§ **Task details**:
Write the listing below out again in full, dropping its pictures.

§ **Dataset**:
════════

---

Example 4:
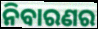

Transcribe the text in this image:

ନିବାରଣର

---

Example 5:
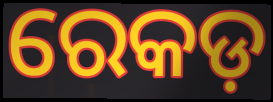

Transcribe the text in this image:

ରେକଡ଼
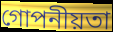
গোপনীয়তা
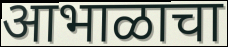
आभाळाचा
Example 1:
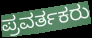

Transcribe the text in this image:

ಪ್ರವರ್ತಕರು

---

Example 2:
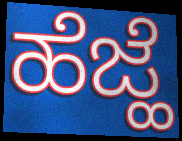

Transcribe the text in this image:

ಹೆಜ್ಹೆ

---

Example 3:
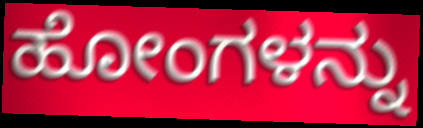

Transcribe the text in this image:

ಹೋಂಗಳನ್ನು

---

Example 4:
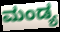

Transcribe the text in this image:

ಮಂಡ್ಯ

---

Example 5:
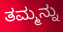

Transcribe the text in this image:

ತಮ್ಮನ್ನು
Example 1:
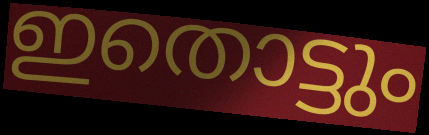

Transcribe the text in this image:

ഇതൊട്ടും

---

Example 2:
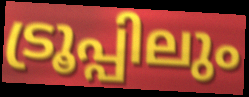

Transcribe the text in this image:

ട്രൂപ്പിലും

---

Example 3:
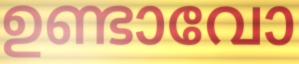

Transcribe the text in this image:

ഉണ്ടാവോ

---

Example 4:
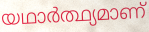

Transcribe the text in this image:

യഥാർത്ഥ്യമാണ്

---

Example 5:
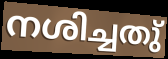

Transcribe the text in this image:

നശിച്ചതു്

════════

§ **Task solution**:
---

Example 4:

Transcribe the text in this image:

ନିବାରଣର

---

Example 5:

Transcribe the text in this image:

ରେକଡ଼
গোপনীয়তা
आभाळाचा
Example 1:

Transcribe the text in this image:

ಪ್ರವರ್ತಕರು

---

Example 2:

Transcribe the text in this image:

ಹೆಜ್ಹೆ

---

Example 3:

Transcribe the text in this image:

ಹೋಂಗಳನ್ನು

---

Example 4:

Transcribe the text in this image:

ಮಂಡ್ಯ

---

Example 5:

Transcribe the text in this image:

ತಮ್ಮನ್ನು
Example 1:

Transcribe the text in this image:

ഇതൊട്ടും

---

Example 2:

Transcribe the text in this image:

ട്രൂപ്പിലും

---

Example 3:

Transcribe the text in this image:

ഉണ്ടാവോ

---

Example 4:

Transcribe the text in this image:

യഥാർത്ഥ്യമാണ്

---

Example 5:

Transcribe the text in this image:

നശിച്ചതു്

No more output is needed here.